Harefuah. 1993 Jul;125(1-2):26-9, 62.
Hospitalization data may be used as an indicator of the quality of care in family practice. There were marked differences between hospitalization rates in a rural family practice and the corresponding national rural rates, which raised questions about the reasons for these differences. All 309 hospital admissions recorded between 1987 and 1990 in a rural family practice were then studied to determine the hospital admission pattern. The crude hospitalization rate of this practice over the period studied was 74/1000 person-years at risk. After indirect standardization with the national Jewish rural hospitalization rate, the actual number of hospitalizations for the family practice (309) was 24% less than would have been expected (407) had the national rural rate applied to the family practice population during the study period.
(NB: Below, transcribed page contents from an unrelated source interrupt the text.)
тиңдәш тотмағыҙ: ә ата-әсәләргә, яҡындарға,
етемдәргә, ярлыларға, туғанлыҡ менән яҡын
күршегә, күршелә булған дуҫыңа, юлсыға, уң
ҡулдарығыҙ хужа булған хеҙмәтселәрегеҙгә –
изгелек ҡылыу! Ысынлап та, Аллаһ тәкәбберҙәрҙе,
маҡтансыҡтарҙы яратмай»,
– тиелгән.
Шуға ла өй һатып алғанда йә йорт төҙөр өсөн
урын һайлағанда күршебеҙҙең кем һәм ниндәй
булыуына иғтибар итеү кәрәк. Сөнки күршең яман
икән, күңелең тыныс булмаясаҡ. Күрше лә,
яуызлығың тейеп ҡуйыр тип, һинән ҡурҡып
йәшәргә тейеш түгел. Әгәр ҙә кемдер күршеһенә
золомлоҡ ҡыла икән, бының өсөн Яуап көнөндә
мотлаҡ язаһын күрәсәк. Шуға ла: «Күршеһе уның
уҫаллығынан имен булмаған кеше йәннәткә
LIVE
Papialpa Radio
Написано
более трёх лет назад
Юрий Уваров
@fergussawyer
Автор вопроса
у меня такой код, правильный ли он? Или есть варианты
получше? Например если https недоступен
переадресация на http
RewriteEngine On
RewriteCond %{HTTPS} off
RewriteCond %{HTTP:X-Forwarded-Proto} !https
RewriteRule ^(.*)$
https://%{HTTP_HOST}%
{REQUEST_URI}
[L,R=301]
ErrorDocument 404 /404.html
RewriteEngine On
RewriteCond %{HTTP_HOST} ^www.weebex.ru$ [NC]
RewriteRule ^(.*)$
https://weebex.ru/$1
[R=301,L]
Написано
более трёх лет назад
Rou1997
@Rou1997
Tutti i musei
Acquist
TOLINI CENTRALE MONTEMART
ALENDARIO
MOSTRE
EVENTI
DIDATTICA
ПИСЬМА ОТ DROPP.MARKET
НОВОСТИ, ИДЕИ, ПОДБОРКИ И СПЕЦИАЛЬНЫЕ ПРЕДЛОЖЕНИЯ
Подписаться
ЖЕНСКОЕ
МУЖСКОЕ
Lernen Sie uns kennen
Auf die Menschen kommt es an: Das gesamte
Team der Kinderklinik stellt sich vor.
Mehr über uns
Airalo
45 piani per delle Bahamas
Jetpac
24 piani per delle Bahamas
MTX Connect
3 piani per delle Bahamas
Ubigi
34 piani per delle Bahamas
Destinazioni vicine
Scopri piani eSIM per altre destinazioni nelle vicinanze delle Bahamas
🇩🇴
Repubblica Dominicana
The decreases between actual and expected admissions were greater in the infant, adolescent and elderly age-groups. Continuity-of-care by a single provider in the study practice is presented as an important factor in determining the smaller number of practice hospitalizations recorded.
住院数据可用作家庭医疗中医疗质量的一项指标。一家乡村家庭诊所的住院率与相应的全国农村住院率之间存在显著差异,这引发了对这些差异原因的质疑。随后,对1987年至1990年间一家乡村家庭诊所记录的所有309例住院病例进行了研究,以确定住院模式。在所研究期间,该诊所的粗住院率为每1000人年有74例住院风险。在用全国犹太农村住院率进行间接标准化后,该家庭诊所的实际住院人数(309例)比如果在研究期间将全国农村住院率应用于该家庭诊所人口时预期的人数(407例)少24%。在婴儿、青少年和老年年龄组中,实际住院人数与预期住院人数之间的差异更大。研究中的诊所由单一医疗服务提供者提供连续性护理,这被认为是该诊所记录的住院人数较少的一个重要因素。